Make a tally of the lines in the records that include the string "yang", and give only that number.

*** Information

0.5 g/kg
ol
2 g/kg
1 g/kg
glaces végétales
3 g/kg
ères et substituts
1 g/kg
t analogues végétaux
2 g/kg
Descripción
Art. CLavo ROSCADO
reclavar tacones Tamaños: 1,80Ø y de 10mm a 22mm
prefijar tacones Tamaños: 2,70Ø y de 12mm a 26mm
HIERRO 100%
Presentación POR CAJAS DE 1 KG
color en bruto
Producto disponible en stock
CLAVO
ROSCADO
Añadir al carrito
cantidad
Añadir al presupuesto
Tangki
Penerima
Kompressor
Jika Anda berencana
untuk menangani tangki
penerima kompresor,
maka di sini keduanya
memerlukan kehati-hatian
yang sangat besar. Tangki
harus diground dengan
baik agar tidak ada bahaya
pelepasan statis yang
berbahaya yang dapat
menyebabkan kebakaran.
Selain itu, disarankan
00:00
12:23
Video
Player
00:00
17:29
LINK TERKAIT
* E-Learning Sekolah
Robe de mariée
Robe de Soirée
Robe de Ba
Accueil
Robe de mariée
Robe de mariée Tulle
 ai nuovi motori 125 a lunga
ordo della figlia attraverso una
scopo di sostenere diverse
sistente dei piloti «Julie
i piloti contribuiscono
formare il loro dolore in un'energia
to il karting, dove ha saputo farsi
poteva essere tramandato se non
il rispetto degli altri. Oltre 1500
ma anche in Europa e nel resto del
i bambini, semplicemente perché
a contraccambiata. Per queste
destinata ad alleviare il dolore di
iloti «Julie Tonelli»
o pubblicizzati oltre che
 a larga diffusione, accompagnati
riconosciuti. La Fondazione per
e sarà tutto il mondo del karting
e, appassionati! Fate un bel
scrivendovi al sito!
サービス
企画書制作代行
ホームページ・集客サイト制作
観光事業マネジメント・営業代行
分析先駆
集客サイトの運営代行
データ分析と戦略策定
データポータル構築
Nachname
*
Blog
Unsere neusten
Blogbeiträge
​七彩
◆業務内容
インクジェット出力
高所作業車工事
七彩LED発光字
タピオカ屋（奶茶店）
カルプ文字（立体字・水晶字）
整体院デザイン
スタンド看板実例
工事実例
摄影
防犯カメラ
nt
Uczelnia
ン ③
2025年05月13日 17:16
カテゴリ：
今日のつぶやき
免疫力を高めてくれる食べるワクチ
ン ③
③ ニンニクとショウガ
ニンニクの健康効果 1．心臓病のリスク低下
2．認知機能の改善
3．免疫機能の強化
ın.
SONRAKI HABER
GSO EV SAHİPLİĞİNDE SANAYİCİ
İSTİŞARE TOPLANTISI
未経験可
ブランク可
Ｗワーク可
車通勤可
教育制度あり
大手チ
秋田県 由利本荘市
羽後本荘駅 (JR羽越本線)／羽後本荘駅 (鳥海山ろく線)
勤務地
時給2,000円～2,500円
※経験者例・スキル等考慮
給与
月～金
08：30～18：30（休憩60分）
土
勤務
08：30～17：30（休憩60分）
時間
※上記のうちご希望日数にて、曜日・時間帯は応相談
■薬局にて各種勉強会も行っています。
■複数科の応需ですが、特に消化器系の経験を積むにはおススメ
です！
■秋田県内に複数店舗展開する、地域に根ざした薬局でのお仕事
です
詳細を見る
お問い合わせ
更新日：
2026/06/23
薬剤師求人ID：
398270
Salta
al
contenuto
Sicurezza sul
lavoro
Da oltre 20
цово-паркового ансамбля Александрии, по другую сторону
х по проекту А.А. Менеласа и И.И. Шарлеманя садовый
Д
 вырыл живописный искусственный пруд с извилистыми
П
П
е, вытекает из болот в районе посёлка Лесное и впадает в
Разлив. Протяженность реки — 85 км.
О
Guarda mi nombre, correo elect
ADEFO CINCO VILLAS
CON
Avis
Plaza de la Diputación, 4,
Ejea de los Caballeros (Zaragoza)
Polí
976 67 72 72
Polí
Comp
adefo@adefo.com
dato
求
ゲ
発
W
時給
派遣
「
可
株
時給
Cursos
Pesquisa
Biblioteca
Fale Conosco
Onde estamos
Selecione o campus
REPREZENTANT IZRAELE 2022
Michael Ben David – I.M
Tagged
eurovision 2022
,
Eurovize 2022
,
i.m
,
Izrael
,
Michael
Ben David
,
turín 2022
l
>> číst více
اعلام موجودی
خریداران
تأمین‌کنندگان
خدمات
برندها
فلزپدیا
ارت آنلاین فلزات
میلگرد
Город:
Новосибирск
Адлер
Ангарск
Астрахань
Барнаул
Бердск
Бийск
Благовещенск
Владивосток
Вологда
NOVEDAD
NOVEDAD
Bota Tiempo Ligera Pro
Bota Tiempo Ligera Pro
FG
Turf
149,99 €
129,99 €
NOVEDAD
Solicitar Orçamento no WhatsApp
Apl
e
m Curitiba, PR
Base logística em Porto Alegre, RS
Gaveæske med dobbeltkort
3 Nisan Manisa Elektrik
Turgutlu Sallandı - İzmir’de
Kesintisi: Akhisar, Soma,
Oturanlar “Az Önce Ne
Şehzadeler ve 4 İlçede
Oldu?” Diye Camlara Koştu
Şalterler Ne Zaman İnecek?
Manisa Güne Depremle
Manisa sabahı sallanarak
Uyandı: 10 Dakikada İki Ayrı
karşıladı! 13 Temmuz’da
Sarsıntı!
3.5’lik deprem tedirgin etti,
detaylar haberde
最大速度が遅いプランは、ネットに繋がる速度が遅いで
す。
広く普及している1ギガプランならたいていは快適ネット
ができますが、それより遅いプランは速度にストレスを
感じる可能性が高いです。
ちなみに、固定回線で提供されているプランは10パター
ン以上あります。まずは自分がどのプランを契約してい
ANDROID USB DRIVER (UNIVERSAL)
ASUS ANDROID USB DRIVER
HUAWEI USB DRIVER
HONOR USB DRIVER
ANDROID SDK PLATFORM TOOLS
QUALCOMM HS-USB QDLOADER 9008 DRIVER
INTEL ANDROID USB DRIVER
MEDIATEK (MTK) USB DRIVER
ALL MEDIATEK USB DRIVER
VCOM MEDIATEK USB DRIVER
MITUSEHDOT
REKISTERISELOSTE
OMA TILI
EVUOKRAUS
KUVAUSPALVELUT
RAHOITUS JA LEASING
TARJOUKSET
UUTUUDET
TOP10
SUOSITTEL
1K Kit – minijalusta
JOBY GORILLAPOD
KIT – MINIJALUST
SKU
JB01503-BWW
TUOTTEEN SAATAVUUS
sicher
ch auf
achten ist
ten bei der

******

> _Task response_
3